The Second Amendment advocacy group has seen its membership grow significantly over the last year as the state debated and adopted stricter gun regulations in the aftermath of the Sandy Hook shooting.
Gun owners opposed the new gun control restrictions, which increased the number of guns banned in Connecticut and prohibited the sale of large ammunition magazines. CCDL has filed a complaint in federal court claiming the law is unconstitutional.
Foley acknowledged that many Second Amendment advocates are hoping to see the law repealed, but he told the group not to expect that change to come from the legislature or the governor’s office.
“A legislative repeal with our current legislature or anything close to it is remote, no matter who is governor. But I will promise you this — if I am governor any further attempts at restrictions on law-abiding gun owners by our legislature will stop at the governor’s office,” he said.
Tuesday’s meeting was well attended. CCDL members crowded the Elks Lodge Crystal Ballroom in Middletown. Hundreds sat in rows of chairs and listened to the candidate while others stood along the room’s walls or listened from the lobby. Scott Wilson, the group’s president, estimated the crowd at around 1,000.
Foley, who lost to Democratic Gov. Dannel P. Malloy by 6,404 votes in 2010, told the group that their votes could have made a difference in that race.
“I lost the last election by only 6,400 votes, less than half a percent.

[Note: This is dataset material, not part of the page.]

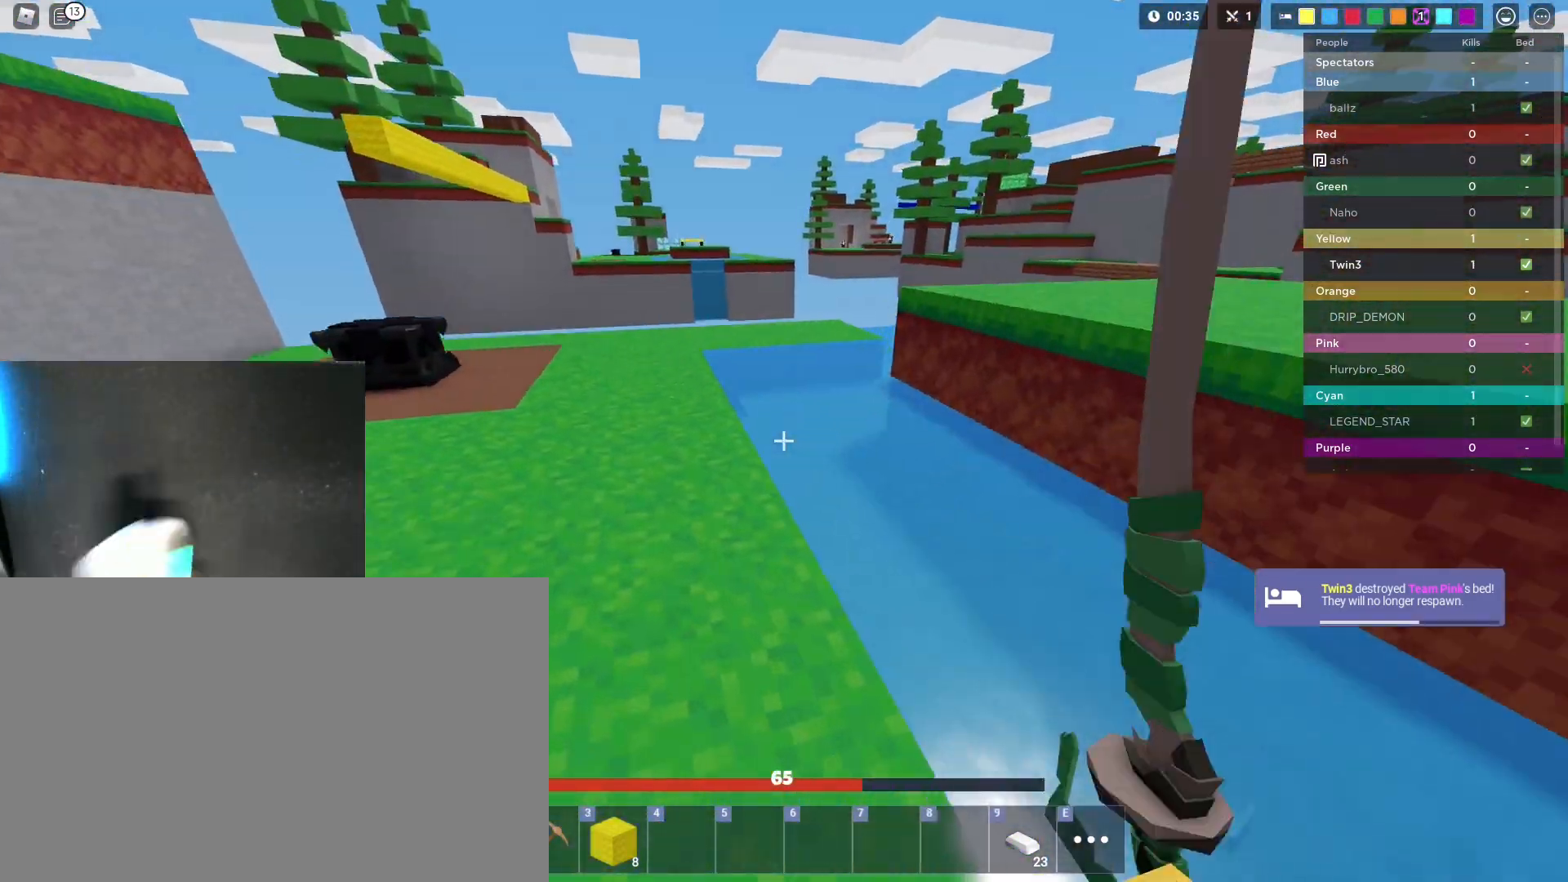
{"keys": ["shift", "w"], "mouse": [], "mouse_move": "still", "events": [[200, "space", "up"], [250, "a", "up"]]}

If CCDL and others who want a government that listens . . . had generated just 2-3 percent more votes among you, I would be your governor now and you would be having a very different conversation,” he said.
Foley said if he had been elected “the outcome” of the response to the Sandy Hook shooting “would have been different.” He said he would have focused the response more on addressing failures in the state’s mental health system. Foley said the bill also should have done more to address “non law-abiding citizens.”
Foley described himself as a sportsman and a gun owner, but not someone who carried a gun for protection. He urged the group to rally around “electable alternatives” to the state’s current leadership and suggested they contribute on his website.
Wilson, the group’s president, called Foley’s remarks a good start at reaching out to a group of potential supporters.
“There has been questions from some of the gun owners as far as how staunch his support of the Second Amendment is. I hope some of that was clarified tonight,” he said.
Wilson said his group will be inviting other potential candidates to speak as well. He said he and many other gun owners are waiting to hear candidates address a host of other issues in addition to gun control.
“My primary focus is on firearms but I have a lot of other issues I’m concerned about. Taxes, the economy,” he said. “I work for a logistics company and our business is a lot slower now than it has been and I’ve been at the company for 24 years.”
Other CCDL members said it will be strictly gun control driving them to the polls this year. Dow Shields, a 26-year-old Bristol resident, said he has registered as a Republican and intends to vote in a primary if there is one. He said a candidate’s position on the Second Amendment will determine who gets his vote.
“The last time I cared this much about politics I was in high school,” he said.
Shields said he looked forward to hearing from other candidates. He said he was not ready to throw his support behind Foley, whom he wished had advocated an outright repeal of the new law.
“I wish there was someone else,” he said, adding that he was not sold on Foley’s promise to veto future gun control efforts. “What more can they take away? I mean, they can I guess but I’d like to go backward, not forwards.”
The Democratic Party sent a tracker to record Foley’s address to the group and soon after the event Democratic spokesman James Hallinan issued a statement accusing Foley of pandering to the National Rifle Association.
“He is so desperate to buy an election using the money he’s made off of the blood, sweat, and tears of hard working people, like he has attempted to do in the past, that he’ll even cozy up to the NRA and roll back Connecticut’s common sense gun legislation,” Hallinan said.